07 March 2023

200km Winter Brevet with the Seattle Randonneurs

I arrived in Seattle on Thursday February 9, just in time for a Saturday 200km brevet with the Seattle randonneurs. The ride started and finished in Redmond, east of Seattle. We headed NNE though rolling hills and exurbs, eventually into rural/pickup truck country. 


There were lots of riders I recognized from ... Japan, Tasmania, and previous Seattle rides. The ride organizer, Mitch Ishihara, has ridden in Japan as well as that menorable 2016 600k gravel grinder. Also Hugh Kimball, who pulled me in a vicious headwind on the gravel grinder. Stalwart Vinnie was there. And Rick Blacker, who I think I last saw in Tasmania (he can be seen in photos below giving the finger to the camera lens). ... and many others. 

On the opening 50km, I settled into riding at the rear of a reasonably fast group, just behind Narayan K., whose hand signals and warnings about upcoming obstacles were exemplary. Narayan said he ran the Camp Mazama (last overnight) control at last year's Cascade 1400 ... which I had hoped to join.  .

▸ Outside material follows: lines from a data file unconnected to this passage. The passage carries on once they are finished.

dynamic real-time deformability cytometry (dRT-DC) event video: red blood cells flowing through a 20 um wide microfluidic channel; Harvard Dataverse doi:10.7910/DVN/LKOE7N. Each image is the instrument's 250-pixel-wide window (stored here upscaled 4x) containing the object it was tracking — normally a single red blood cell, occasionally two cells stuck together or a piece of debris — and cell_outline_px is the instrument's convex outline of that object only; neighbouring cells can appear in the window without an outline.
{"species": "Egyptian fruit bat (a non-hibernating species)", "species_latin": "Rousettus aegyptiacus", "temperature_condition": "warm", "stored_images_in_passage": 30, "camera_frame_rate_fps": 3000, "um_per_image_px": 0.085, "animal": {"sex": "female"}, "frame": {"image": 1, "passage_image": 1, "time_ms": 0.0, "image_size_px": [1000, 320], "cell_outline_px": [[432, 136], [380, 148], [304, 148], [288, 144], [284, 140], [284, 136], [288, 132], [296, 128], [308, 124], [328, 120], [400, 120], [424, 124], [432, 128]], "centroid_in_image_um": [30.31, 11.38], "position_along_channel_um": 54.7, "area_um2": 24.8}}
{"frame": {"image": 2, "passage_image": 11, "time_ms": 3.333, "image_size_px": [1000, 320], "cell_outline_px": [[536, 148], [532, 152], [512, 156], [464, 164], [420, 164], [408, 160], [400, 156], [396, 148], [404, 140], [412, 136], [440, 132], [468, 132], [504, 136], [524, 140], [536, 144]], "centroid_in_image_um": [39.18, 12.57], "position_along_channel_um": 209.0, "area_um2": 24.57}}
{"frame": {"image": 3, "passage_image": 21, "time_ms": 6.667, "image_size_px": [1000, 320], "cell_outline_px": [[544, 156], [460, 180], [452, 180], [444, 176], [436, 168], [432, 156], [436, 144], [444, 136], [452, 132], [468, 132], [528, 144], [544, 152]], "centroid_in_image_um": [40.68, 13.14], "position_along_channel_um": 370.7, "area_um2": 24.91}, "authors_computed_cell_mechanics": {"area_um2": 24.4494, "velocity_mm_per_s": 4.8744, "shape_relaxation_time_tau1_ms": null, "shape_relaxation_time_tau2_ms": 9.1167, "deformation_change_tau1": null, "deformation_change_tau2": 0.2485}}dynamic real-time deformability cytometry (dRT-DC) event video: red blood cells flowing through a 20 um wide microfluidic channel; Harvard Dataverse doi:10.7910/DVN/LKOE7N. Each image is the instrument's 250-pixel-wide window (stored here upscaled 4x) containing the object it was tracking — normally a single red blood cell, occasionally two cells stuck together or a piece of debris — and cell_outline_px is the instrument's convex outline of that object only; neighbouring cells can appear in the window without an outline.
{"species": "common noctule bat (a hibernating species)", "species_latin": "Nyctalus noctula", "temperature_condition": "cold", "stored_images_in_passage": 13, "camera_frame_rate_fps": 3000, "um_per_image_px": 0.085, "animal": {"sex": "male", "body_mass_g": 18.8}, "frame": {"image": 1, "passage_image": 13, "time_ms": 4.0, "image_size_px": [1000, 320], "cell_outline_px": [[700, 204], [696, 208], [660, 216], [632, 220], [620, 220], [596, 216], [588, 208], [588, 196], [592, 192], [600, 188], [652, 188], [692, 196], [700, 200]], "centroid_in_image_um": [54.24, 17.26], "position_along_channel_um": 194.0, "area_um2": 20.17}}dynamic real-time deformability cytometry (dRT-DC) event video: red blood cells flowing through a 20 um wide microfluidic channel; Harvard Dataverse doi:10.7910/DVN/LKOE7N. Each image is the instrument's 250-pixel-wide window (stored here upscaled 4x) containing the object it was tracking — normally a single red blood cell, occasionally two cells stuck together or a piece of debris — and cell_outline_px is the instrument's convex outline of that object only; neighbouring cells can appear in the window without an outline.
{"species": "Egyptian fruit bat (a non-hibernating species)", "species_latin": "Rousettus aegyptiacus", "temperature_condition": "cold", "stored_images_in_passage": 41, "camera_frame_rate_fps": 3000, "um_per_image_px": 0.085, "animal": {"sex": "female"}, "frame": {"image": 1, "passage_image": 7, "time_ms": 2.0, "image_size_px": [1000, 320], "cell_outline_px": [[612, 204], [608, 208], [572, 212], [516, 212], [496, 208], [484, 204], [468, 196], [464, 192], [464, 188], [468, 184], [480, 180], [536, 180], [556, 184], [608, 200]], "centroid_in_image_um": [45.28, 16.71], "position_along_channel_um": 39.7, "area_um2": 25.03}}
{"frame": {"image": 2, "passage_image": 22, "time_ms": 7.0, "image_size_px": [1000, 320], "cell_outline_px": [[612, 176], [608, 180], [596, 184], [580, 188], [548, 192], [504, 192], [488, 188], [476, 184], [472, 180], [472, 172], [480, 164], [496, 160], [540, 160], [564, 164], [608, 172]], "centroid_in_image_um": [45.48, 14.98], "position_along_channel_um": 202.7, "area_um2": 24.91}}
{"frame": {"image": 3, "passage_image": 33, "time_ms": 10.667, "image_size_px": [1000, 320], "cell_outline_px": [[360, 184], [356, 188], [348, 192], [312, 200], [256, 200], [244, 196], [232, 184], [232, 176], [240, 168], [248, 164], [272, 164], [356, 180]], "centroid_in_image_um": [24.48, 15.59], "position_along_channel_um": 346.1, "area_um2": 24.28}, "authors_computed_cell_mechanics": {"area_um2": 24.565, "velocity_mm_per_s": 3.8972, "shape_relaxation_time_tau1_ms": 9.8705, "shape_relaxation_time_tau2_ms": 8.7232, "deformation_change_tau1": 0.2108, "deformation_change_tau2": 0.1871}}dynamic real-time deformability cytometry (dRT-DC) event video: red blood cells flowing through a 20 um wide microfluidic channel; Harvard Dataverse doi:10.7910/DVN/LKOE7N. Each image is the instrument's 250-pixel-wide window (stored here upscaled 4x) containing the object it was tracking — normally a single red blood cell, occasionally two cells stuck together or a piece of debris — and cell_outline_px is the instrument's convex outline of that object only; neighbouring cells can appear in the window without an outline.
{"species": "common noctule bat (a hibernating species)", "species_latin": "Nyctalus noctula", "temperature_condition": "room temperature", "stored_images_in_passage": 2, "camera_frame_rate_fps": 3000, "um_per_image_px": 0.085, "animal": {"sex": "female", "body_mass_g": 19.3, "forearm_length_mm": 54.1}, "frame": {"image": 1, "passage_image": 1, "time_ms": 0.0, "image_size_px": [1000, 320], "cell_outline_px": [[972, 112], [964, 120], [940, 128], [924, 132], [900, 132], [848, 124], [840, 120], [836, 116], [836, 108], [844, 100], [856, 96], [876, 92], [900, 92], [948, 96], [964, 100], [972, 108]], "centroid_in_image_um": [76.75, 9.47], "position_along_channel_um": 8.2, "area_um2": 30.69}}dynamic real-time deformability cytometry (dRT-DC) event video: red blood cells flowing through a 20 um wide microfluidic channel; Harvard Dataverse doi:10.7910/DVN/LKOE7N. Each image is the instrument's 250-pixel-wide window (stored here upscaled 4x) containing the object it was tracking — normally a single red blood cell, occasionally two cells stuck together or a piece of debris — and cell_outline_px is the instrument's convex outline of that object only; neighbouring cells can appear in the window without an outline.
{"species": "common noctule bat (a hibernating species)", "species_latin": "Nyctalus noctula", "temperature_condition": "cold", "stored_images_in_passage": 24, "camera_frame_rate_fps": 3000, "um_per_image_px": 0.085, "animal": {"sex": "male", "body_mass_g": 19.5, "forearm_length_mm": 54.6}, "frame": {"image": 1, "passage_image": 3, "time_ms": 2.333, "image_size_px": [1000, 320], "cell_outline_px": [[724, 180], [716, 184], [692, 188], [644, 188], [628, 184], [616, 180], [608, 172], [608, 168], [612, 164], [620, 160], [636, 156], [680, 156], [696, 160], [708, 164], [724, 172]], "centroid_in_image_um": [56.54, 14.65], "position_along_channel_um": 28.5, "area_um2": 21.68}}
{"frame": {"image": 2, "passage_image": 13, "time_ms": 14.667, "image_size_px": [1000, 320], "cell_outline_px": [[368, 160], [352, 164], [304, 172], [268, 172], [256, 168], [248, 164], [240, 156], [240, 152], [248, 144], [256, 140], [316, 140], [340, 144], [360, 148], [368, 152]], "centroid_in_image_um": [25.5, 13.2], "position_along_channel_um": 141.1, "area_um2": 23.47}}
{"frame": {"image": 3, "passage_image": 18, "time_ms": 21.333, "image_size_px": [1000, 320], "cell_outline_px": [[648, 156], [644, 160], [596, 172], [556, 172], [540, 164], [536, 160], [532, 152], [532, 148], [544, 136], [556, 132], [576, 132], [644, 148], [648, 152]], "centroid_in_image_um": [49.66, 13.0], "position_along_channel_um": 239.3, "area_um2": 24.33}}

Cannot ask for better weather in winter -- dry, and even some blue sky.


Lake Roesinger

Riders study a warning sign for the answer to our quiz

Anyway, the outbound course had quite a few hills, nothing long, and steep for only mercifully short bits.  There was an "out and back" section between 50 and 62km, on a near traffic-less road that ended at a small dam below a lake. On the "out" route I could see the first group of riders, who ended up completing the event in 7~8 hours.  The climbing seemed to taper off soon after a quiz control at Lake Roesinger just past 80kms. 

I stopped for a quick six inch Subway meatball sandwich in Granite Falls, nearly 100km in. 



The northernmost point of the course, at Bryant, was around 120kms, ... meaning that the 80km return leg must be much more direct/shorter. It also involved less climbing than the outbound. Indeed, for much of the return we followed the Centennial Trail, a rails-to-trails route that meant no more than a grade of a few percent max, even as it climbed from sea level to over 100m elevation, then back down. We did another similar but steeper climb over an elevated section, on roads, between 170-185kms, and finished with flat path along the Sammamish River on the last decent stretch into Redmond. 

This was an easy 200km, especially with the second half easier than the the first. I finished in 9 hrs and 16 minutes, an hour or more faster than my typical "winter 200k" time in Japan. I think much of the difference can be attributed to ... lack of as many traffic signals!


The ride finished at Post Doc Brewing in Redmond, where pizza and beer were available, and well-earned.